## GIVEN DATA:
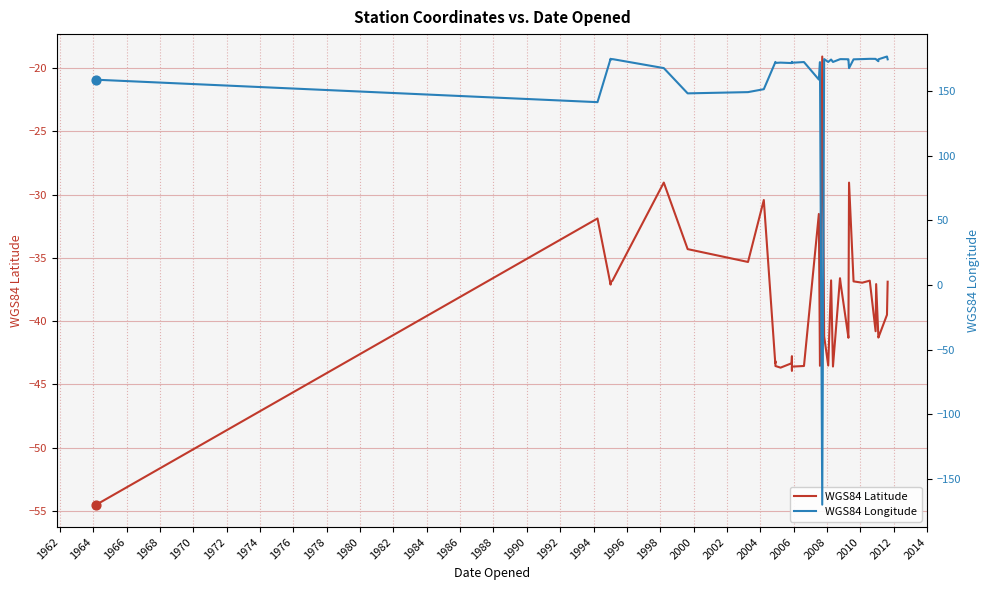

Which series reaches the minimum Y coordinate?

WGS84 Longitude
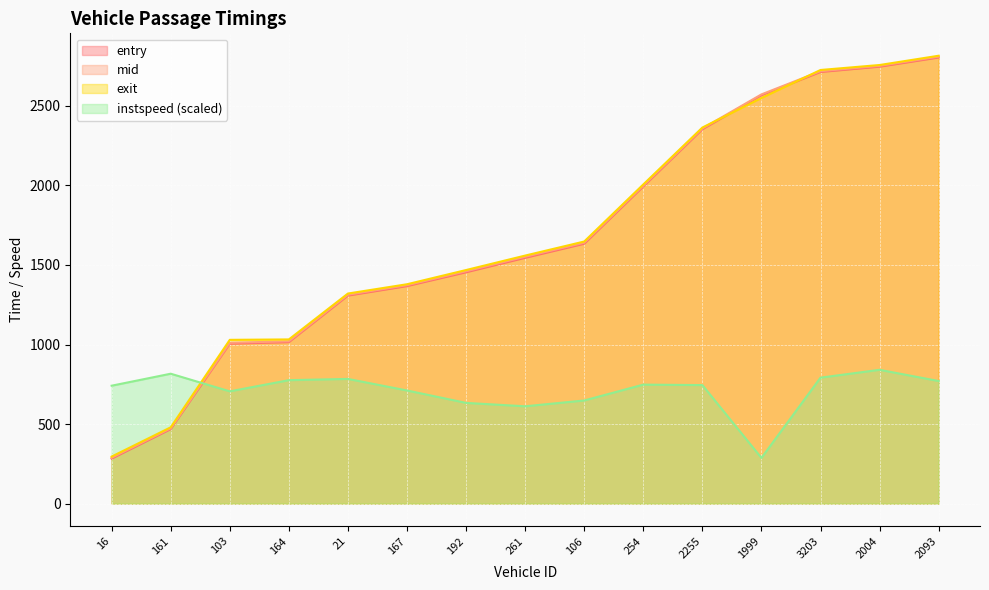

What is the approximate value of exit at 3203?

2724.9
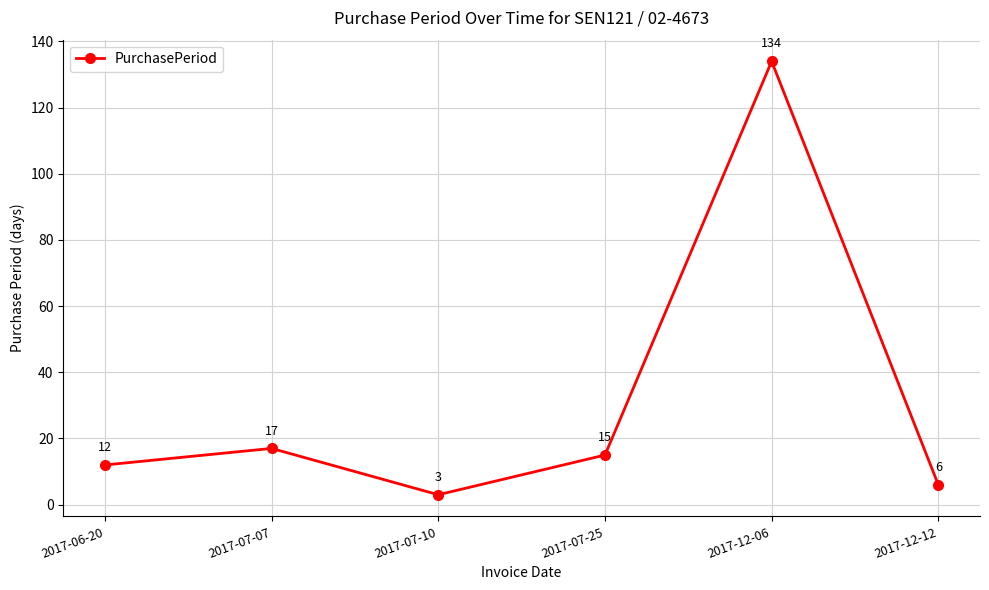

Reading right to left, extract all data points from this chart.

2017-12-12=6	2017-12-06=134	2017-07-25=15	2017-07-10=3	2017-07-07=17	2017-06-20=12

## AIM OF THE EXERCISE:
Find every line in the rows above that contains the word "points" and copy each one in full.

## ANSWER TO THIS EXERCISE:
Reading right to left, extract all data points from this chart.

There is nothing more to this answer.